List of example transformations to demonstrate broad applicability - not in any particular order, and some more thought-through than others. We may want to include some of these with Connect itself to provide some useful out-of-the-box functionality and encourage standard ways to perform these transformations.

  • Mask
    • Masks primitive fields: obscure sensitive info like credit card numbers.
    • Configure with list of fields to randomize or clobber.
  • Flatten
    • Flatten nested Structs inside a top-level Struct, omitting all other non-primitive fields. Useful for connectors that can only deal with flat Structs like Confluent's JDBC Sink.
    • Configure with delimiter to use when flattening field names.
  • Replace
    • Filter and rename fields. Useful for lightweight data munging.
    • Configure with whitelist and/or blacklist, map of fields to rename.
  • NumericCasts
    • Casting of numeric field to some numeric type, useful in conjunction with source connectors that don't have enough information.
    • Configure with map of field to type (i.e. boolean, int8, int16, int32, int64, float32, float64).
  • TimestampRouter
    • Useful for temporal data e.g. application log data being indexed to Elasticsearch with a sink connector can be routed to a daily index.
    • Configure with SimpleDateFormat-compatible timestamp format string, and a format string for the renamed topic that can have placeholders for original topic and the timestamp.
  • Insert
    • Allow inserting into a top-level Struct record-level fields like the topicpartition, offset, timestamp. Can also allow a UUID field to be inserted.
    • Configure with names for desired fields.
  • RegexRouter
    • Regex-based routing. There are too many inconsistent configs to route in different connectors.
    • Configure with matcher regex and replacement that can contain capture references.
  • TimestampConverter
    • Timestamps are represented in a ton of different ways; provide a transformation from going between strings, epoch times as longs, and Connect date/time types.
    • Configure with field name and desired type.
  • HoistToStruct
    • Wrap data in a Struct.
    • Configure with schema name for the Struct schema and field name to insert the original data as.
  • ExtractFromStruct
    • Extract a specific field from a Struct.
    • Configure with field name.
  • ValueToKey
    • Useful when a source connector does not populate the SourceRecord key but only the value with a Struct. 
    • Configure with list of field names to hoist into the record key as a primitive (single field ) / Struct (multiple fields), and a flag to force wrapping in a Struct even when it is a single field.

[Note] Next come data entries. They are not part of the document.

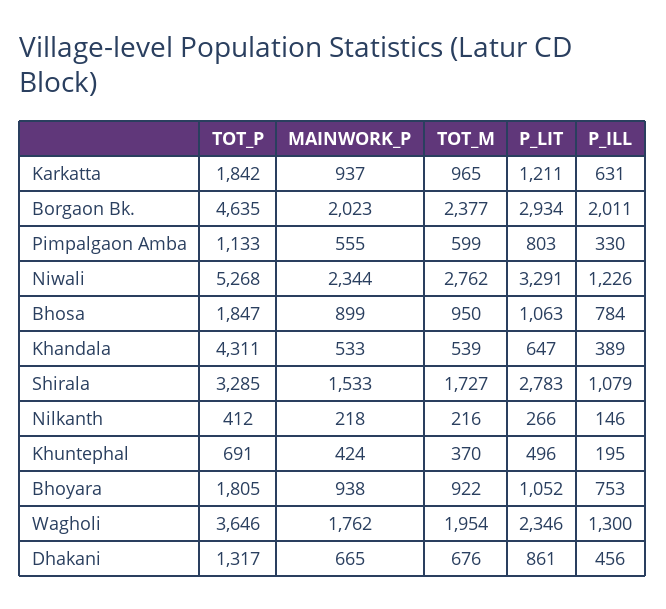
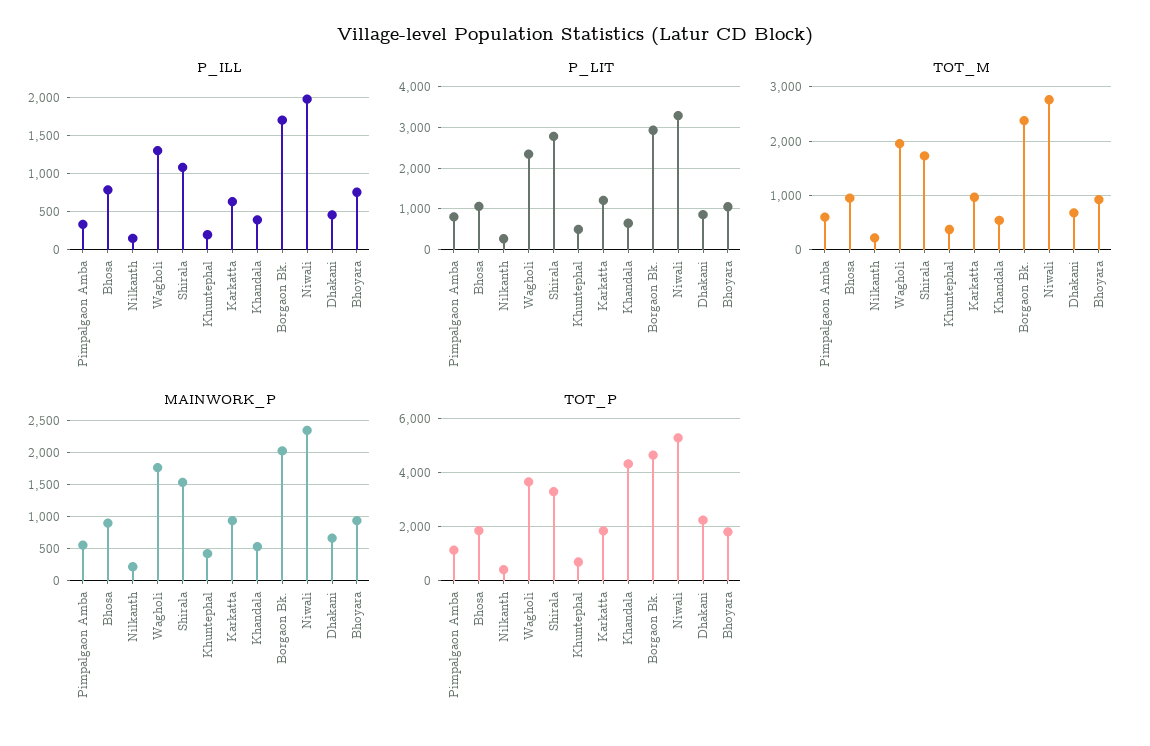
  {
    "TOT_P": {
      "Karkatta": 1842,
      "Borgaon Bk.": 4635,
      "Pimpalgaon Amba": 1133,
      "Niwali": 5268,
      "Bhosa": 1847,
      "Khandala": 4311,
      "Shirala": 3285,
      "Nilkanth": 412,
      "Khuntephal": 691,
      "Bhoyara": 1805,
      "Wagholi": 3646,
-     "Dhakani": 1317
+     "Dhakani": 2250
    },
    "MAINWORK_P": {
      "Karkatta": 937,
      "Borgaon Bk.": 2023,
      "Pimpalgaon Amba": 555,
      "Niwali": 2344,
      "Bhosa": 899,
      "Khandala": 533,
      "Shirala": 1533,
      "Nilkanth": 218,
      "Khuntephal": 424,
      "Bhoyara": 938,
      "Wagholi": 1762,
      "Dhakani": 665
    },
    "TOT_M": {
      "Karkatta": 965,
      "Borgaon Bk.": 2377,
      "Pimpalgaon Amba": 599,
      "Niwali": 2762,
      "Bhosa": 950,
      "Khandala": 539,
      "Shirala": 1727,
      "Nilkanth": 216,
      "Khuntephal": 370,
      "Bhoyara": 922,
      "Wagholi": 1954,
      "Dhakani": 676
    },
    "P_LIT": {
      "Karkatta": 1211,
      "Borgaon Bk.": 2934,
      "Pimpalgaon Amba": 803,
      "Niwali": 3291,
      "Bhosa": 1063,
      "Khandala": 647,
      "Shirala": 2783,
      "Nilkanth": 266,
      "Khuntephal": 496,
      "Bhoyara": 1052,
      "Wagholi": 2346,
      "Dhakani": 861
    },
    "P_ILL": {
      "Karkatta": 631,
-     "Borgaon Bk.": 2011,
+     "Borgaon Bk.": 1700,
      "Pimpalgaon Amba": 330,
-     "Niwali": 1226,
+     "Niwali": 2000,
      "Bhosa": 784,
      "Khandala": 389,
      "Shirala": 1079,
      "Nilkanth": 146,
      "Khuntephal": 195,
      "Bhoyara": 753,
      "Wagholi": 1300,
      "Dhakani": 456
    }
  }

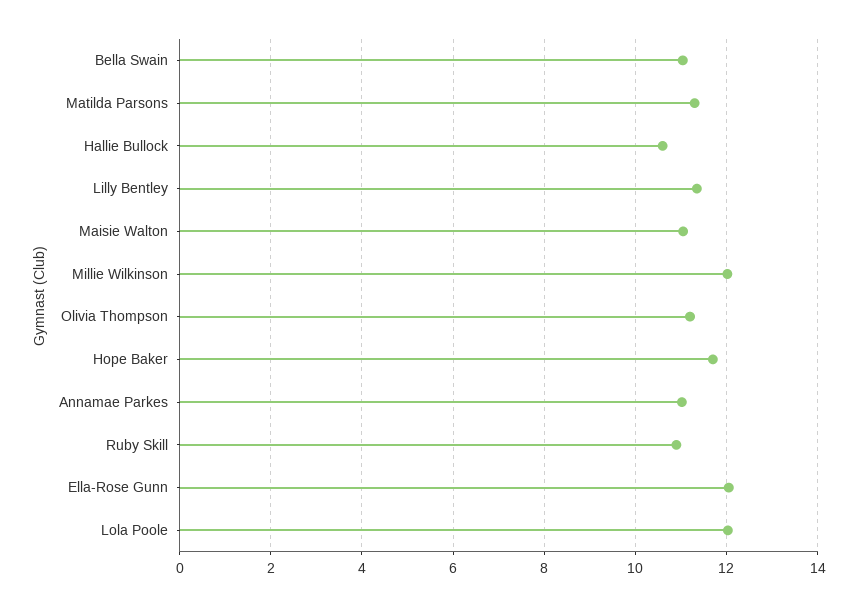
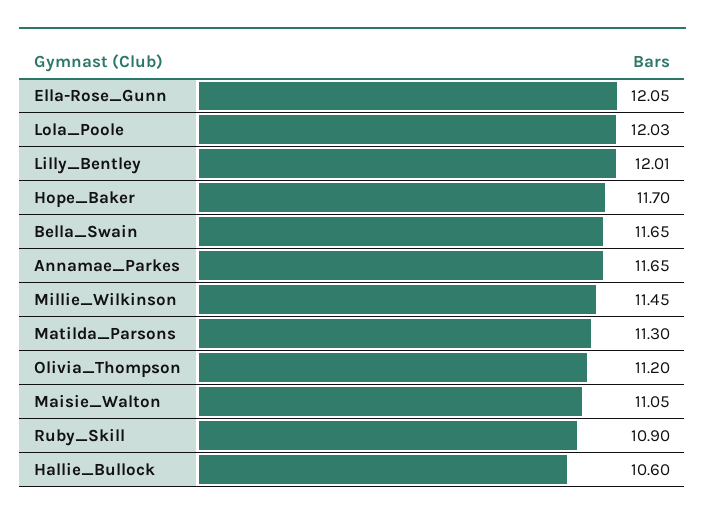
  {
-   "Bella Swain": 11,
+   "Bella Swain": 11.65,
    "Matilda Parsons": 11.3,
    "Hallie Bullock": 10.6,
-   "Lilly Bentley": 11.4,
+   "Lilly Bentley": 12.01,
    "Maisie Walton": 11.05,
-   "Millie Wilkinson": 12,
+   "Millie Wilkinson": 11.45,
    "Olivia Thompson": 11.2,
    "Hope Baker": 11.7,
-   "Annamae Parkes": 11,
+   "Annamae Parkes": 11.65,
    "Ruby Skill": 10.9,
    "Ella-Rose Gunn": 12.05,
    "Lola Poole": 12.03
  }

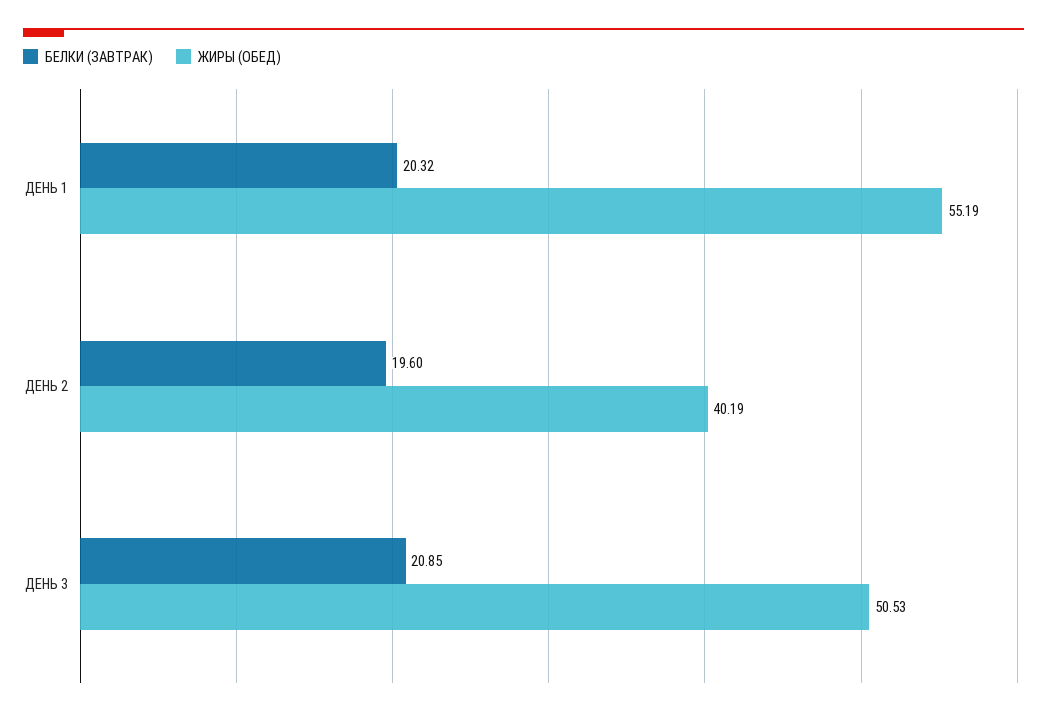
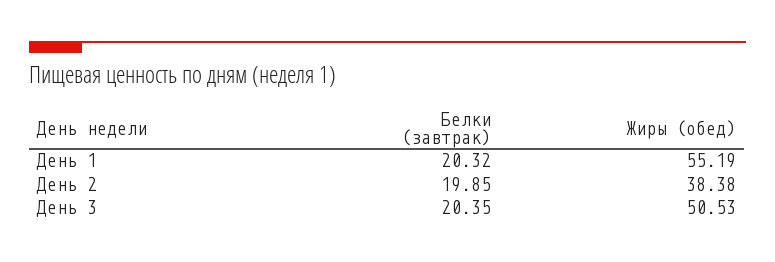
  {
    "БЕЛКИ (ЗАВТРАК)": {
      "ДЕНЬ 1": 20.32,
-     "ДЕНЬ 2": 19.6,
+     "ДЕНЬ 2": 19.85,
-     "ДЕНЬ 3": 20.85
+     "ДЕНЬ 3": 20.35
    },
    "ЖИРЫ (ОБЕД)": {
      "ДЕНЬ 1": 55.19,
-     "ДЕНЬ 2": 40.19,
+     "ДЕНЬ 2": 38.38,
      "ДЕНЬ 3": 50.53
    }
  }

Patterns for data transformations

  • Data transformations could be applicable to the key or the value of the record. We could have *Key and *Value variants for these transformations that reuse the common functionality.
  • Where field names are expected, we may want to allow for getting at nested fields by allowing a dotted syntax which is common in such usage (and accordingly, will need some reusable utilities around accessing a field that may be nested). Also implies actual dots in field names will need escaping.
  • Some common utilities for data transformations will probably shape up:
    • Cache the changes they make to Schema objects, possibly only preserving last-seen one as the likelihood of source data Schema changing is low.
    • Copying of Schema objects with the possible exclusion of some fields, which they are modifying.
    • Likewise, copying of Struct object to another Struct having a different Schema with the exception of some fields, which they are modifying.
    • Where fields are being added and a field name specified in configuration, we may want a consistent way to convey if it should be created as an optional field. E.g. a leading '?' character.